DATA SHOWN below:
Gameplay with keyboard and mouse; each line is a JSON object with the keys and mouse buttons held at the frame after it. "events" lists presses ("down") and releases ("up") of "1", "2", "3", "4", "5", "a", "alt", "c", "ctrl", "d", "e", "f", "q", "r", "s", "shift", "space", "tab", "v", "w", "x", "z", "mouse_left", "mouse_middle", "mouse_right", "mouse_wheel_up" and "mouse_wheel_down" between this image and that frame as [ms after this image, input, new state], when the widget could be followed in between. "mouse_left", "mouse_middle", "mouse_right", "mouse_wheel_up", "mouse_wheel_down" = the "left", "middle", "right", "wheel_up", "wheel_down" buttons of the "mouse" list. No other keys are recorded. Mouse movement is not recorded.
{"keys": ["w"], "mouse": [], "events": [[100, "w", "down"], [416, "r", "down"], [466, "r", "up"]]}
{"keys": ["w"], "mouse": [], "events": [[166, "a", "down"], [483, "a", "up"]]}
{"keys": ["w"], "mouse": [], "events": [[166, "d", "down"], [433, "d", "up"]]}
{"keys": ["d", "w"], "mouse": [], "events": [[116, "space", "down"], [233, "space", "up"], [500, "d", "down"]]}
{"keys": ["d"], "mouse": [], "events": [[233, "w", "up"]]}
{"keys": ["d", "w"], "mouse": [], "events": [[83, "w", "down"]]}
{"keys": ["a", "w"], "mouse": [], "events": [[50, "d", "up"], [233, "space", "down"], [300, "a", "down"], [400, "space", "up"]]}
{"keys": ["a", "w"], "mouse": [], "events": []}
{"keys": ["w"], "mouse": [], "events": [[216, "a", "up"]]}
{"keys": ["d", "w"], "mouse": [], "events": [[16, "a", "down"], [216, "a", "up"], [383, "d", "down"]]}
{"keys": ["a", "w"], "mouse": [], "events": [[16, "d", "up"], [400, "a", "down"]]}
End of DATA SHOWN.
◆ TASK TO CARRY OUT: Look through the records and copy every line that has the word "space".

◆ RESPONSE FOR THIS EXERCISE:
Gameplay with keyboard and mouse; each line is a JSON object with the keys and mouse buttons held at the frame after it. "events" lists presses ("down") and releases ("up") of "1", "2", "3", "4", "5", "a", "alt", "c", "ctrl", "d", "e", "f", "q", "r", "s", "shift", "space", "tab", "v", "w", "x", "z", "mouse_left", "mouse_middle", "mouse_right", "mouse_wheel_up" and "mouse_wheel_down" between this image and that frame as [ms after this image, input, new state], when the widget could be followed in between. "mouse_left", "mouse_middle", "mouse_right", "mouse_wheel_up", "mouse_wheel_down" = the "left", "middle", "right", "wheel_up", "wheel_down" buttons of the "mouse" list. No other keys are recorded. Mouse movement is not recorded.
{"keys": ["d", "w"], "mouse": [], "events": [[116, "space", "down"], [233, "space", "up"], [500, "d", "down"]]}
{"keys": ["a", "w"], "mouse": [], "events": [[50, "d", "up"], [233, "space", "down"], [300, "a", "down"], [400, "space", "up"]]}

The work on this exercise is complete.